As a sophomore, Rothschild talked then herdsman Jim Moore into giving him a job at the hog barn. One of his more odious jobs was to take a fire hose and wash out several pigpens that were in two poorly ventilated semi-trailers behind the barn.

He recalls timing that chore to coincide with with the chlorination of a friend’s swimming pool. Hopping a double-decker bus, he would ride out to the friend’s home and swim until the chlorine removed the stench of the pigpens.

As a freshman, Rothschild also worked on a research project with the late animal-science professor Hubert Heitman, who did extensive research on the nutrition of pigs. Rothschild’s job was to observe how long it took for individual piglets to find a particular teat on the sow.

"I learned my first lesson in data collection," recalled Rothschild ruefully. "I left my lab book on the fence post and the sow ate it."

Despite the smell and the lost lab book, he has fond memories of his hog-barn years.

"I learned a lot about pigs working at the swine barn, and it probably really shaped my career," he said.

Today, Rothschild is coordinator of the national Swine Genome Mapping Project, focused on mapping the entire genome of the pig and identifying genes responsible for economically important traits such as growth, reproduction and meat quality.

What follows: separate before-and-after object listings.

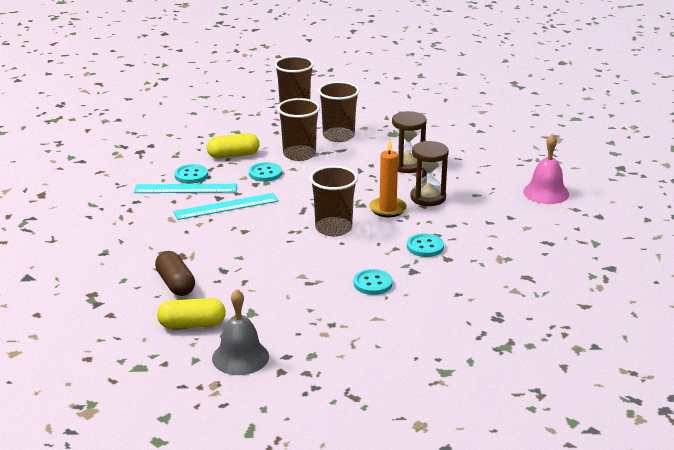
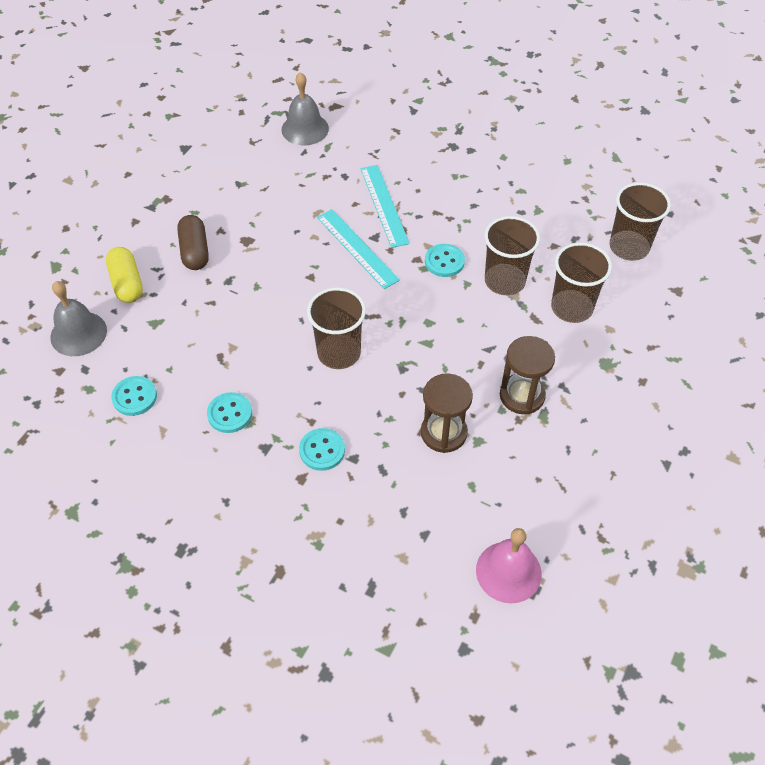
camera: 75 degrees right, 25 degrees up
brown capsule [155,251,195,296] -> brown capsule turned 60 degrees counterclockwise [177,215,209,270]
turquoise button [174,164,208,184] -> turquoise button moved to [111,376,157,416]
yellow capsule [207,133,260,158] -> none
orange candle [369,139,407,217] -> none
none -> grey bell [282,72,329,145]

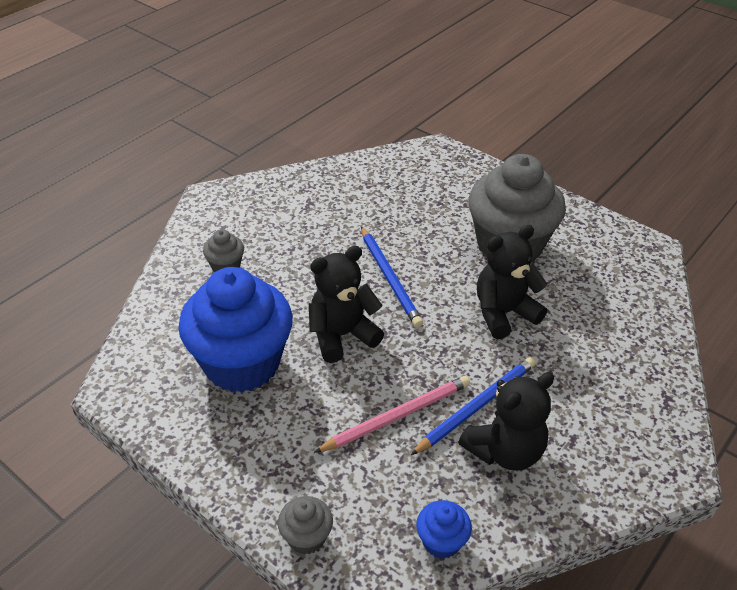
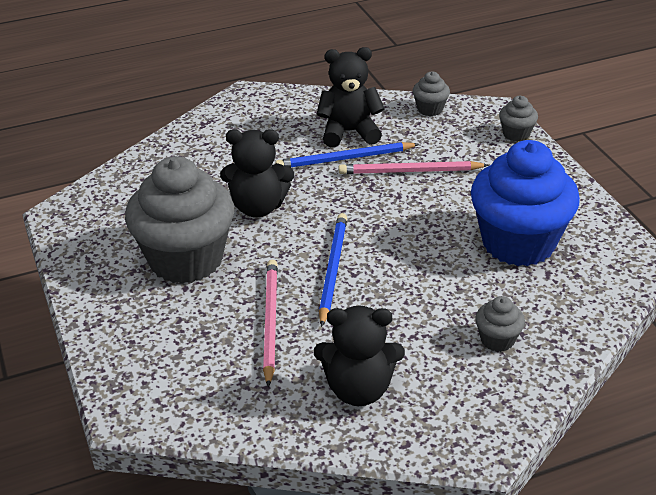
camera: 150 degrees left, 5 degrees down
black teddy bear [309,246,384,363] -> black teddy bear moved to [314,305,405,406]
blue cupcake [416,500,472,559] -> grey cupcake [413,71,450,116]
none -> pink pencil [263,260,278,387]

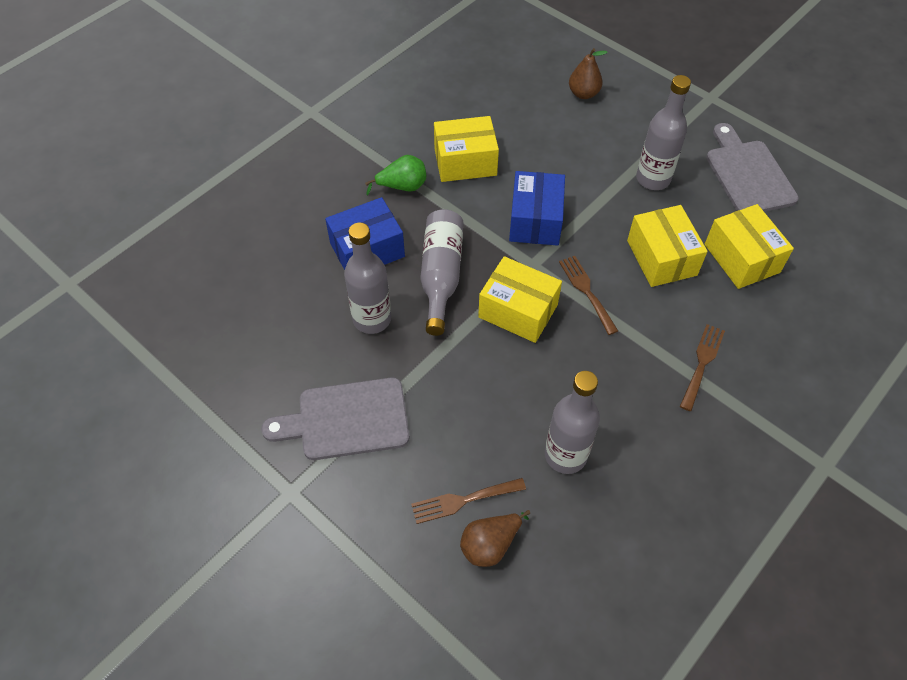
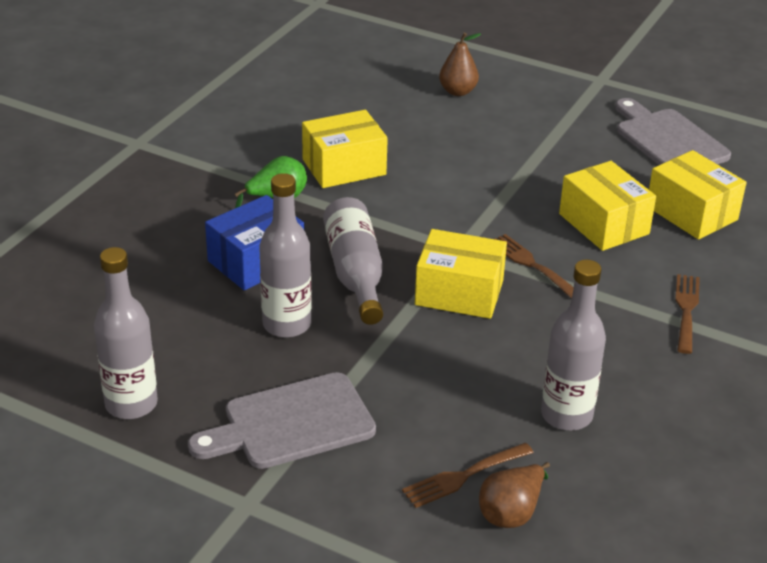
camera: 15 degrees left, 20 degrees down
blue box [509,171,565,246] -> none
grey bottle [636,75,691,190] -> grey bottle moved to [94,247,158,419]

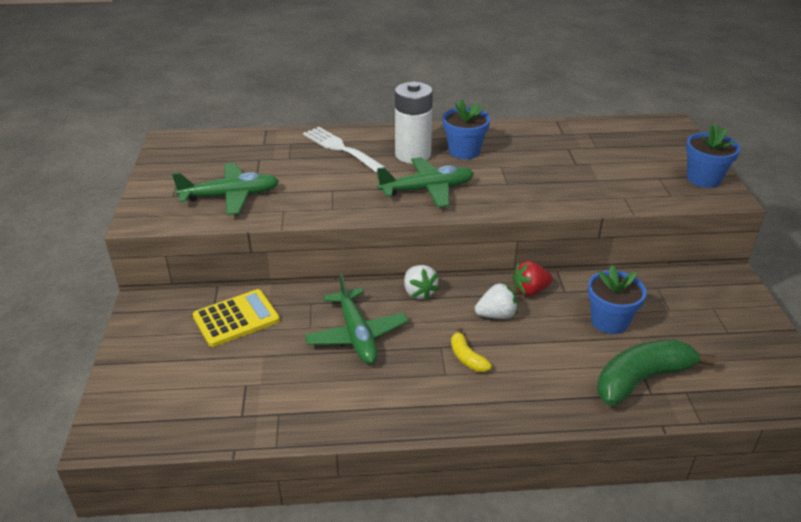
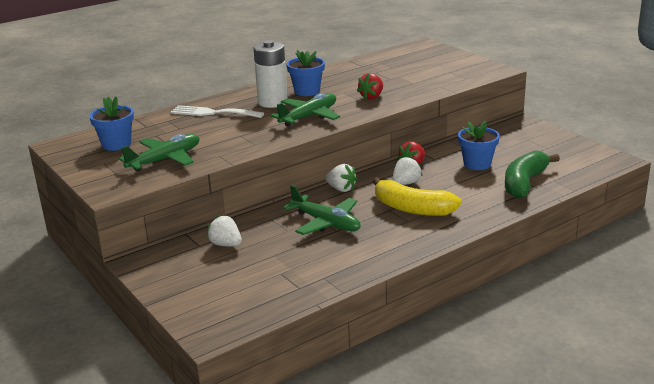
camera: 30 degrees left, 10 degrees down
yellow calculator [193,289,280,347] -> white strawberry [207,215,242,247]
yellow banana [451,328,492,372] -> yellow banana [372,177,462,216], size x2.05
blue flower pot [686,124,741,188] -> blue flower pot moved to [89,97,134,151]
none -> red strawberry [357,73,383,99]

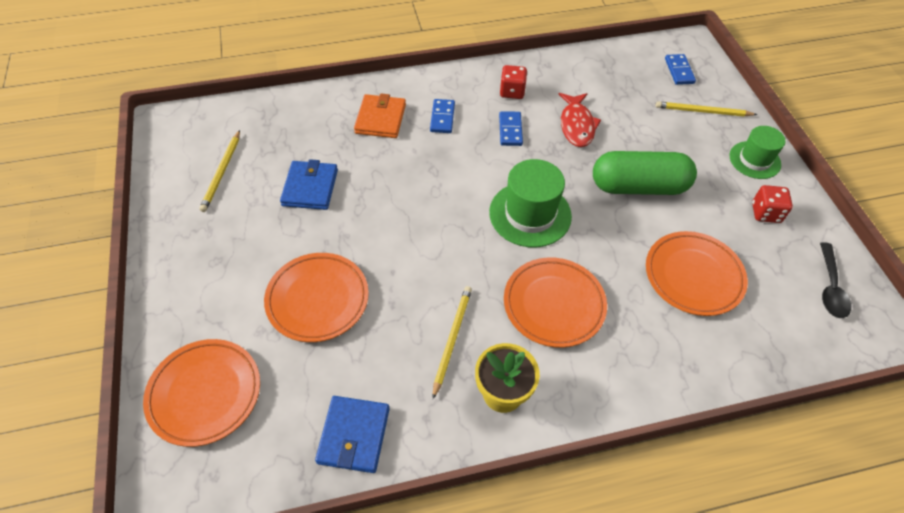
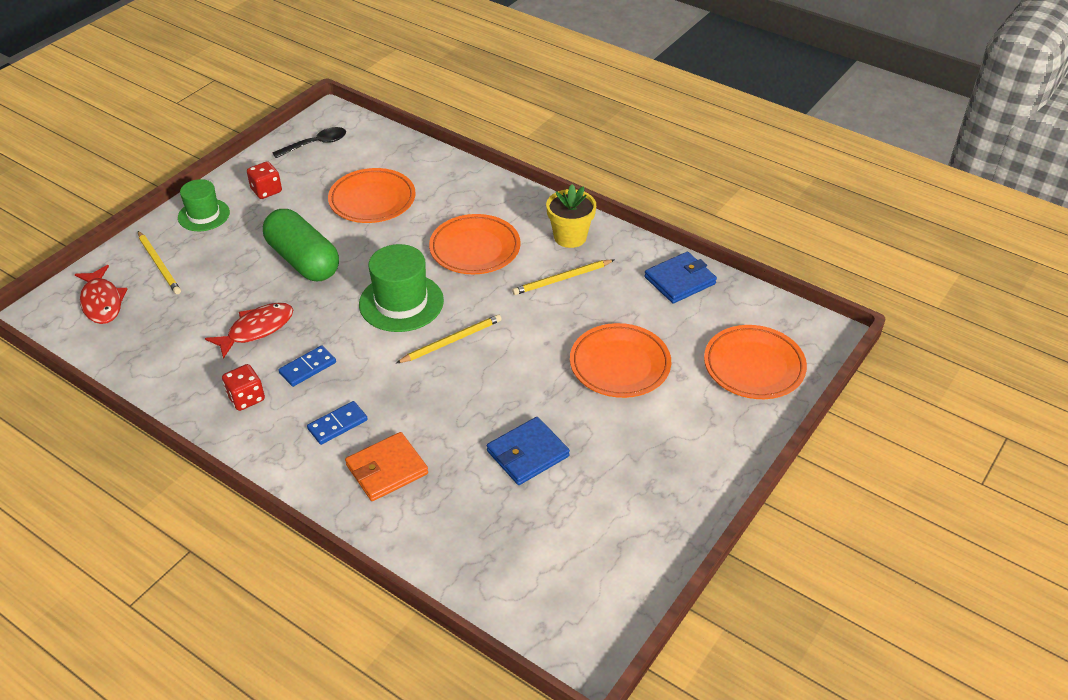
camera: 130 degrees left, 10 degrees down
yellow pencil [199,130,240,212] -> yellow pencil moved to [396,314,502,363]
blue domino [665,54,696,85] -> red fish [75,265,127,324]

Rothschild’s story is not unusual, according to Gary Anderson, chair of the Animal Science Department, who lists other alumni whose experience at the hog barn led to successful careers in academia or industry.

"This really is the end of an era and for many of us it’s a little sad," said Anderson of the closure of the old barn. "But the new swine facility with its modern equipment offers tremendous opportunities for faculty, students and staff."

The new facility includes a long covered outdoor pen and a barn. The west end of the pen-building will house pigs ranging from young 40-pounders up to mature pigs weighing 200 pounds or more. The east wing of the building will accommodate the boars and mature sows for breeding.

The stainless-steel pens have concrete floors with alleys that will be automatically flushed with water each day to remove dung.

"We’re going to spend less time on mundane things and more time on animal work," said facility manager Kent Parker, who assisted in designing the new facility.

Inside the 9,000-square-foot barn-building will be two farrowing, or birthing, rooms and two nursery rooms where piglets can be kept with their mothers until old enough to be moved to the outdoor pens.

The new barn also includes a classroom, laboratory, office, break room, and storage and work areas, plus two apartments for the barn’s student residents.

An entirely new herd is being bred at the facility, starting with 131 pigs, including 80 sows, being shipped in from Kentucky. The animals are all being donated by the Pig Improvement Co. whose world headquarters are in Berkeley.

Sometime between now and the first of the year, the doors will swing shut for the last time on the old hog barn, and the four student residents will join the growing herd at the new facility. Taking care to not to spread any latent soil-borne diseases to the new herd, which is certified as disease-free, the students will hose off not only their boots, but also their cars.

The old barn, built 87 years ago, is the oldest building on campus still being used for its original purpose. Because of its age and shingle-sided University Farm-era architecture, it will be preserved, although a new use for it has not yet been determined, according to campus planners. Parker assures potential new residents that the infamous odor will not linger in the barn itself.

And as for the new barn, will nearby residents of other Hopkins Road buildings soon be pinching their noses? Not so, says Parker, thanks to the new facility’s automated waste removal systems.

"Most people won’t even know we’re here," he said confidently.

And for a hog barn, perhaps that is the highest compliment.